October 16, 2008


I’m not a morning person.

Yesterday, Half Pint roused me from my sleep before 6, and I reluctantly dropped her off at O’Hare. From there, I made my way around the Loop and zipped from Chicago, around Lake Michigan, stopping in Munster, Indiana. You can’t pass through
Munster and not hit the 12-year-old father/sons operation, Three Floyds brewery and brewpub. I mean, you can, but you’d be an idiot. I arrived at 8:30 a.m, which was both a blessing and curse. A curse because they don’t open til 11:30, but it was a blessing to take a nice nap in my car, with the sound of the rain on the roof lulling me to sleep. Once open—and no, I’m not the only person who’s ever stood by at 11:29 waiting for them to open the doors—I sat down to a flight, plus some extra tastings, and a right-on smoked turkey sandwich. Best beer with the sandwich? “Ham on Rye,” a smoked rye beer (no ham added). Best beer I enjoyed? Moloko Milk Stout, named in honor of Kubrick’s “A Clockwork Orange” (FYI, “moloko” is just Russian for milk), and I picked up a bomber to take home.

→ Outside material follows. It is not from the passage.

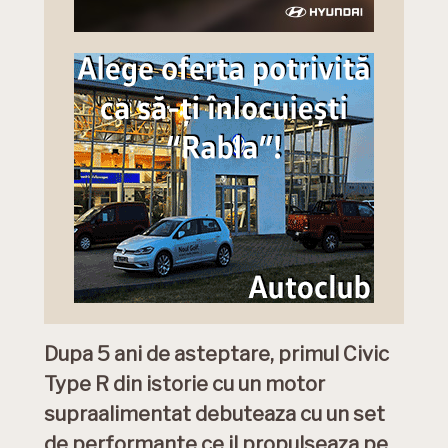
Dupa 5 ani de asteptare, primul Civic
Type R din istorie cu un motor
supraalimentat debuteaza cu un set
de performante ce il propulseaza pe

After stopping in at a nearby Dunkin Donuts for coffee and a pumpkin donut, I continued on to western Michigan. (I am a donut connoisseur, but I like to hit DD when in Rome. Or Munster. Because I don’t have ‘em at home. Same for the White Castle I had for b-fast. Who are they fooling with that paper-thin “meat” patty?)

Once I hit Michigan, despite the torrential downpour and the sizable population of deer roadkill, the view became scenic again, with brilliant reds, oranges, yellows and greens. I arrived in Kalamazoo at 5 p.m. and told the guys at Bell’s Eccentric Café that I was just going to find a room for the night and that I’d be back at 6. I didn’t realize that I’d driven across the last of the time zones and it was, in fact, 6, Eastern. OK, so it started closer to 7.

I added the event in Kalamazoo, because I had a day between Chicago and Pittsburgh. As such, there wasn’t enough time to bring in a retailer, but they let me park it at a table, sell my own books, and they fed and libated me all night. I know libated isn’t a word. The bison burger was tasty and I enjoyed a Bell’s Best Brown and then their special Wedding Ale, a strong honey wheat with orange peel, but don’t think “witbier.”

The thing about Kalamazoo, it seems, is that most people here know Larry Bell’s whole story. True, I got some extra nuggets in the book that they didn’t know, but ‘round here, it’s like a family: no secrets. I got to talk to some of the brewers like Tom and Jay, as well as some barflies. I didn’t sell that many copies, but hey, I got to hang out in the Eccentric Café again, and that’s treat enough.

Now I’m headed back there to pick up some beers, but sadly, they’re out of Oberon, their best-seller. Then it’s almost 400 miles to Pittsburgh to go to church.